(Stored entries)
..............................
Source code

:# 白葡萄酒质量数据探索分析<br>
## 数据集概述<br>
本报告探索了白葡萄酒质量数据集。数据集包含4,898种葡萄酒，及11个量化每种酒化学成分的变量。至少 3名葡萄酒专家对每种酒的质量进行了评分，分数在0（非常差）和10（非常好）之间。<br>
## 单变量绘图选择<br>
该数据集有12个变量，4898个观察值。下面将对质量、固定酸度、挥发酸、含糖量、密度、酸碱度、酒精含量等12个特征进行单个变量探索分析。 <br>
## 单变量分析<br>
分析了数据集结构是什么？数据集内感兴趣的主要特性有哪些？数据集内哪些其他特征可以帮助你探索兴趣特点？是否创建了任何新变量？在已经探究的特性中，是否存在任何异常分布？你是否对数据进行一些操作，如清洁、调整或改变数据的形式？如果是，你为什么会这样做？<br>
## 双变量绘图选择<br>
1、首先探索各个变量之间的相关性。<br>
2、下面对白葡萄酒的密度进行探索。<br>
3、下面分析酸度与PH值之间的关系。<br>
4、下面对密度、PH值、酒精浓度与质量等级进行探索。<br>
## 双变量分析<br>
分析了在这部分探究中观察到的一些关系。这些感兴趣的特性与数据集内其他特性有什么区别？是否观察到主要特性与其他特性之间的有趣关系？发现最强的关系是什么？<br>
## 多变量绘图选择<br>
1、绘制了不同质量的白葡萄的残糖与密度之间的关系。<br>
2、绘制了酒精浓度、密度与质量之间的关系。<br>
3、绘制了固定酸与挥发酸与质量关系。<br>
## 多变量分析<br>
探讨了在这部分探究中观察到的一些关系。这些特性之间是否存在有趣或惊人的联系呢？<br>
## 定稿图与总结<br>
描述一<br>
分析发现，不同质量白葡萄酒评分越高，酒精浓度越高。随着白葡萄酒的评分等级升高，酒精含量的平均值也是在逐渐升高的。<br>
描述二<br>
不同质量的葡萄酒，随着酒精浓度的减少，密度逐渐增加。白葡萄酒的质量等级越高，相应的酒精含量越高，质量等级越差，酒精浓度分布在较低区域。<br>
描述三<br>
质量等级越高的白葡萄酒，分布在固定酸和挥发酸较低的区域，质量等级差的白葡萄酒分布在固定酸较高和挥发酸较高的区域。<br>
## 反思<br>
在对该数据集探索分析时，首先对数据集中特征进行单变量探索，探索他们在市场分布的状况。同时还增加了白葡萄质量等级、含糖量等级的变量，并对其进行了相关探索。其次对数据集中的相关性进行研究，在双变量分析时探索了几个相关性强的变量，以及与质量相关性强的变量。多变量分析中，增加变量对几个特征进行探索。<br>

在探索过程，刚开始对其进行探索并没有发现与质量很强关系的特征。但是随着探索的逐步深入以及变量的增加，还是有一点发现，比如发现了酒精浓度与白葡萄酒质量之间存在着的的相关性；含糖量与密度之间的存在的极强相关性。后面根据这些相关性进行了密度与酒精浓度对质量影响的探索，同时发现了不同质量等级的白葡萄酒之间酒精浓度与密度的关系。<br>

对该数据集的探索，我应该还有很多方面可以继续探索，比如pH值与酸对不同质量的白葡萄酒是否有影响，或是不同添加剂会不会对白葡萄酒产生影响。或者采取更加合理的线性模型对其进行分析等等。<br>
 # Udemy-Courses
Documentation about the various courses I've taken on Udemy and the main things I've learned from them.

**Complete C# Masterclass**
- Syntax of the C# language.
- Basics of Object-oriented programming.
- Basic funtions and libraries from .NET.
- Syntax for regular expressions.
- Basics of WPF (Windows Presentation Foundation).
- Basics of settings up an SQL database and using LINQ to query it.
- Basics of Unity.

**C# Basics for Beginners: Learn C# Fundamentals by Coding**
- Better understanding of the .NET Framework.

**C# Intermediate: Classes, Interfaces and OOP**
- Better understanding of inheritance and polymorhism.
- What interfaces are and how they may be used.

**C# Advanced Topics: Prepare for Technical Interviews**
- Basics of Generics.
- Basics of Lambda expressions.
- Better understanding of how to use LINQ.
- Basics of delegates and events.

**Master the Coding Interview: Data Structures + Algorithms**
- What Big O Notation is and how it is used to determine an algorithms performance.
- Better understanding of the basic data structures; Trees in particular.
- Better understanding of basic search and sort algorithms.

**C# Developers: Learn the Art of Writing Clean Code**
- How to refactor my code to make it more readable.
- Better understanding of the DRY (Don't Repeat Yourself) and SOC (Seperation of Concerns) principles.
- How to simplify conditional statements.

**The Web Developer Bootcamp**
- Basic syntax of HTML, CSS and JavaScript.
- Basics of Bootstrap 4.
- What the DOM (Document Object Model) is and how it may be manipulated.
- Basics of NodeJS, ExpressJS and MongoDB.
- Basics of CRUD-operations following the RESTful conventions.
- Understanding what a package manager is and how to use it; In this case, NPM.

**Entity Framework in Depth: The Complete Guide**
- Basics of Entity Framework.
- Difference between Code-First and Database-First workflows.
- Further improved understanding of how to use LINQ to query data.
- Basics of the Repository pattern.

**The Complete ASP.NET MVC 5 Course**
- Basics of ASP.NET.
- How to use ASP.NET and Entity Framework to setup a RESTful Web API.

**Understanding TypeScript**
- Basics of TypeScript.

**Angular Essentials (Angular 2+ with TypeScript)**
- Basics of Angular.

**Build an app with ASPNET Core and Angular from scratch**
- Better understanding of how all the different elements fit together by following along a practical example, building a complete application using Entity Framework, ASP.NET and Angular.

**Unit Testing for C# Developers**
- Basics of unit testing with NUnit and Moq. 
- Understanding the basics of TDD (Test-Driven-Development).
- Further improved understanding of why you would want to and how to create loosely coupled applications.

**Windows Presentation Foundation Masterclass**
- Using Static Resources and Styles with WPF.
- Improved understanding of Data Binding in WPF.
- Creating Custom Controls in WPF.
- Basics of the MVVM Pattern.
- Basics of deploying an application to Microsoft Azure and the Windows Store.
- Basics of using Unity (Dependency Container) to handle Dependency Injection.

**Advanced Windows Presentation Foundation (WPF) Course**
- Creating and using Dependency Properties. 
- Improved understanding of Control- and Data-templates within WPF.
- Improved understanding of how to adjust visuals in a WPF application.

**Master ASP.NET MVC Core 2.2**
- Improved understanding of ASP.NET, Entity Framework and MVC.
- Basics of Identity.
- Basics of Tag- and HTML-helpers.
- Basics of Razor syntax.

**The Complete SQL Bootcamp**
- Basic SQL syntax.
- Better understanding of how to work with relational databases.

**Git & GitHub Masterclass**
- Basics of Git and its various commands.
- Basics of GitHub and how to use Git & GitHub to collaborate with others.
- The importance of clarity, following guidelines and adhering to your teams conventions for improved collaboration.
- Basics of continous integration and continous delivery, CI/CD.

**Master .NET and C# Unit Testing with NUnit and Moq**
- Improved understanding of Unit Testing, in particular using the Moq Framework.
..............................
• [WORK INSTRUCTION]:
Edit the material above so that every occurrence of "Udemy" becomes "Coursera", leaving all other text unchanged.

• [WRITTEN ANSWER]:
Source code

:# 白葡萄酒质量数据探索分析<br>
## 数据集概述<br>
本报告探索了白葡萄酒质量数据集。数据集包含4,898种葡萄酒，及11个量化每种酒化学成分的变量。至少 3名葡萄酒专家对每种酒的质量进行了评分，分数在0（非常差）和10（非常好）之间。<br>
## 单变量绘图选择<br>
该数据集有12个变量，4898个观察值。下面将对质量、固定酸度、挥发酸、含糖量、密度、酸碱度、酒精含量等12个特征进行单个变量探索分析。 <br>
## 单变量分析<br>
分析了数据集结构是什么？数据集内感兴趣的主要特性有哪些？数据集内哪些其他特征可以帮助你探索兴趣特点？是否创建了任何新变量？在已经探究的特性中，是否存在任何异常分布？你是否对数据进行一些操作，如清洁、调整或改变数据的形式？如果是，你为什么会这样做？<br>
## 双变量绘图选择<br>
1、首先探索各个变量之间的相关性。<br>
2、下面对白葡萄酒的密度进行探索。<br>
3、下面分析酸度与PH值之间的关系。<br>
4、下面对密度、PH值、酒精浓度与质量等级进行探索。<br>
## 双变量分析<br>
分析了在这部分探究中观察到的一些关系。这些感兴趣的特性与数据集内其他特性有什么区别？是否观察到主要特性与其他特性之间的有趣关系？发现最强的关系是什么？<br>
## 多变量绘图选择<br>
1、绘制了不同质量的白葡萄的残糖与密度之间的关系。<br>
2、绘制了酒精浓度、密度与质量之间的关系。<br>
3、绘制了固定酸与挥发酸与质量关系。<br>
## 多变量分析<br>
探讨了在这部分探究中观察到的一些关系。这些特性之间是否存在有趣或惊人的联系呢？<br>
## 定稿图与总结<br>
描述一<br>
分析发现，不同质量白葡萄酒评分越高，酒精浓度越高。随着白葡萄酒的评分等级升高，酒精含量的平均值也是在逐渐升高的。<br>
描述二<br>
不同质量的葡萄酒，随着酒精浓度的减少，密度逐渐增加。白葡萄酒的质量等级越高，相应的酒精含量越高，质量等级越差，酒精浓度分布在较低区域。<br>
描述三<br>
质量等级越高的白葡萄酒，分布在固定酸和挥发酸较低的区域，质量等级差的白葡萄酒分布在固定酸较高和挥发酸较高的区域。<br>
## 反思<br>
在对该数据集探索分析时，首先对数据集中特征进行单变量探索，探索他们在市场分布的状况。同时还增加了白葡萄质量等级、含糖量等级的变量，并对其进行了相关探索。其次对数据集中的相关性进行研究，在双变量分析时探索了几个相关性强的变量，以及与质量相关性强的变量。多变量分析中，增加变量对几个特征进行探索。<br>

在探索过程，刚开始对其进行探索并没有发现与质量很强关系的特征。但是随着探索的逐步深入以及变量的增加，还是有一点发现，比如发现了酒精浓度与白葡萄酒质量之间存在着的的相关性；含糖量与密度之间的存在的极强相关性。后面根据这些相关性进行了密度与酒精浓度对质量影响的探索，同时发现了不同质量等级的白葡萄酒之间酒精浓度与密度的关系。<br>

对该数据集的探索，我应该还有很多方面可以继续探索，比如pH值与酸对不同质量的白葡萄酒是否有影响，或是不同添加剂会不会对白葡萄酒产生影响。或者采取更加合理的线性模型对其进行分析等等。<br>
 # Coursera-Courses
Documentation about the various courses I've taken on Coursera and the main things I've learned from them.

**Complete C# Masterclass**
- Syntax of the C# language.
- Basics of Object-oriented programming.
- Basic funtions and libraries from .NET.
- Syntax for regular expressions.
- Basics of WPF (Windows Presentation Foundation).
- Basics of settings up an SQL database and using LINQ to query it.
- Basics of Unity.

**C# Basics for Beginners: Learn C# Fundamentals by Coding**
- Better understanding of the .NET Framework.

**C# Intermediate: Classes, Interfaces and OOP**
- Better understanding of inheritance and polymorhism.
- What interfaces are and how they may be used.

**C# Advanced Topics: Prepare for Technical Interviews**
- Basics of Generics.
- Basics of Lambda expressions.
- Better understanding of how to use LINQ.
- Basics of delegates and events.

**Master the Coding Interview: Data Structures + Algorithms**
- What Big O Notation is and how it is used to determine an algorithms performance.
- Better understanding of the basic data structures; Trees in particular.
- Better understanding of basic search and sort algorithms.

**C# Developers: Learn the Art of Writing Clean Code**
- How to refactor my code to make it more readable.
- Better understanding of the DRY (Don't Repeat Yourself) and SOC (Seperation of Concerns) principles.
- How to simplify conditional statements.

**The Web Developer Bootcamp**
- Basic syntax of HTML, CSS and JavaScript.
- Basics of Bootstrap 4.
- What the DOM (Document Object Model) is and how it may be manipulated.
- Basics of NodeJS, ExpressJS and MongoDB.
- Basics of CRUD-operations following the RESTful conventions.
- Understanding what a package manager is and how to use it; In this case, NPM.

**Entity Framework in Depth: The Complete Guide**
- Basics of Entity Framework.
- Difference between Code-First and Database-First workflows.
- Further improved understanding of how to use LINQ to query data.
- Basics of the Repository pattern.

**The Complete ASP.NET MVC 5 Course**
- Basics of ASP.NET.
- How to use ASP.NET and Entity Framework to setup a RESTful Web API.

**Understanding TypeScript**
- Basics of TypeScript.

**Angular Essentials (Angular 2+ with TypeScript)**
- Basics of Angular.

**Build an app with ASPNET Core and Angular from scratch**
- Better understanding of how all the different elements fit together by following along a practical example, building a complete application using Entity Framework, ASP.NET and Angular.

**Unit Testing for C# Developers**
- Basics of unit testing with NUnit and Moq. 
- Understanding the basics of TDD (Test-Driven-Development).
- Further improved understanding of why you would want to and how to create loosely coupled applications.

**Windows Presentation Foundation Masterclass**
- Using Static Resources and Styles with WPF.
- Improved understanding of Data Binding in WPF.
- Creating Custom Controls in WPF.
- Basics of the MVVM Pattern.
- Basics of deploying an application to Microsoft Azure and the Windows Store.
- Basics of using Unity (Dependency Container) to handle Dependency Injection.

**Advanced Windows Presentation Foundation (WPF) Course**
- Creating and using Dependency Properties. 
- Improved understanding of Control- and Data-templates within WPF.
- Improved understanding of how to adjust visuals in a WPF application.

**Master ASP.NET MVC Core 2.2**
- Improved understanding of ASP.NET, Entity Framework and MVC.
- Basics of Identity.
- Basics of Tag- and HTML-helpers.
- Basics of Razor syntax.

**The Complete SQL Bootcamp**
- Basic SQL syntax.
- Better understanding of how to work with relational databases.

**Git & GitHub Masterclass**
- Basics of Git and its various commands.
- Basics of GitHub and how to use Git & GitHub to collaborate with others.
- The importance of clarity, following guidelines and adhering to your teams conventions for improved collaboration.
- Basics of continous integration and continous delivery, CI/CD.

**Master .NET and C# Unit Testing with NUnit and Moq**
- Improved understanding of Unit Testing, in particular using the Moq Framework.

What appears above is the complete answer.